The variety of breast cancer treatments in development offer poor prognosis populations hope

A series of pink prongs against a black backgroundThe prognosis for women with breast cancer has improved vastly over the years, with a five-year survival rate of approximately 95 per cent. This is largely due to improved screening and the development of targeted therapy options for patients.

The treatment options available to breast cancer sufferers are varied and often consist of a combination of approaches, including surgery, chemotherapy, radiation therapy, hormonal therapy and targeted therapies.

Chemotherapy regimens are used often after surgery in early invasive breast cancer, to 'mop-up' any cancer cells that may remain in the body. Hormonal therapies reduce the tumour-promoting effects of the endogenous hormones oestrogen and progesterone by blocking their respective receptors on tumour cells. Examples of hormonal therapies include anastrozole (Arimidex; AstraZeneca), fulvestrant (Faslodex; AstraZeneca) and tamoxifen (Nolvadex, Istubal, Valodex; AstraZeneca).

Targeted therapies aim specifically at cancer cells, avoiding normal body cells.
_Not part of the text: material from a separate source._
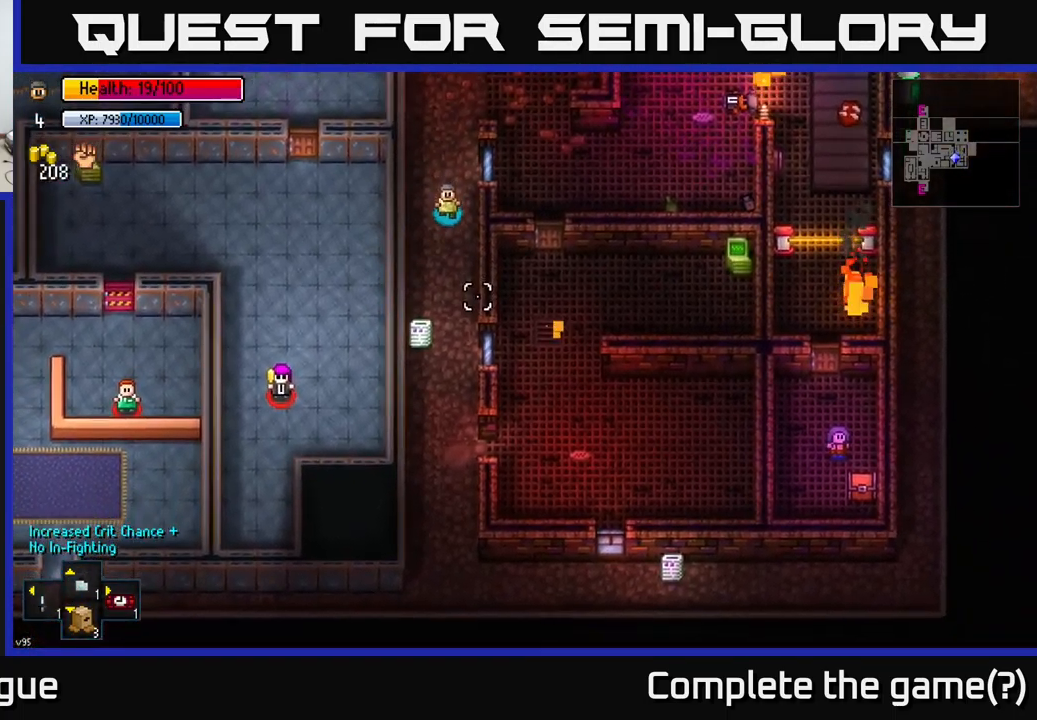
{"buttons": [], "left_stick": "up-left", "right_stick": "left", "events": [[383, "right_stick", "left"], [450, "left_stick", "up-left"]]}
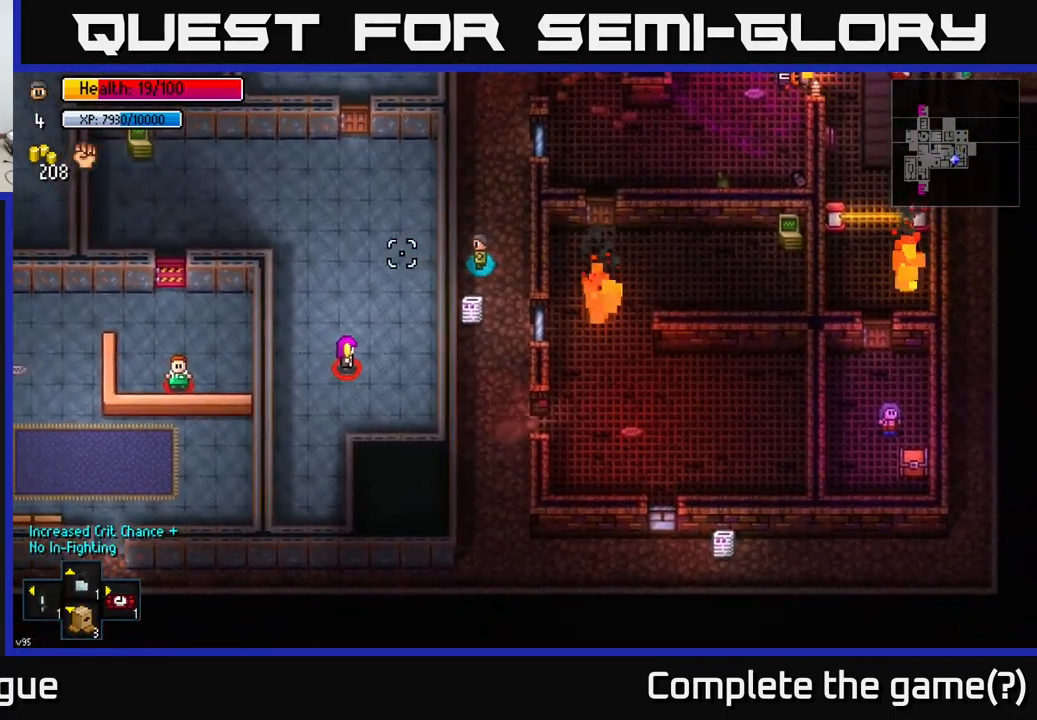
{"buttons": [], "left_stick": "up", "right_stick": "up-left", "events": [[100, "left_stick", "center"], [233, "right_stick", "up-left"], [316, "left_stick", "up-right"], [416, "left_stick", "up"]]}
Approximately 15–30 per cent of breast cancer patients over-express human epidermal growth factor receptor-2/neu (HER2/neu), a tumour growth-promoting receptor associated with aggressive cancers. Two treatments, trastuzumab (Herceptin; Genetech) and lapatinib (Tyverb; GlaxoSmithKline) block the HER2/neu receptor, improving survival in these patients. Additionally, the angiogenesis inhibitor bevacizumab (Avastin; Roche) is used as a first-line treatment to prevent formation of new blood vessels, restricting tumour growth.

However, while these therapies are effective for a variety of breast cancers, there remain populations of breast cancer patients with a poor prognosis: those with advanced metastatic breast cancer refractory to HER2 targeted therapy and patients whose tumours do not express HER2 or hormone receptors, also known as triple receptor negative breast cancer.

Novel targeted therapies
BSI 201 (sanofi-aventis) is a potential first-in-class targeted therapy to inhibit poly-ADP-ribose polymerase (PARP). PARP, an enzyme involved in repairing single strand breaks in DNA during replication, is expressed in intraductal breast cancer cells and its inhibition prevents DNA repair during replication, leading to cancer cell death.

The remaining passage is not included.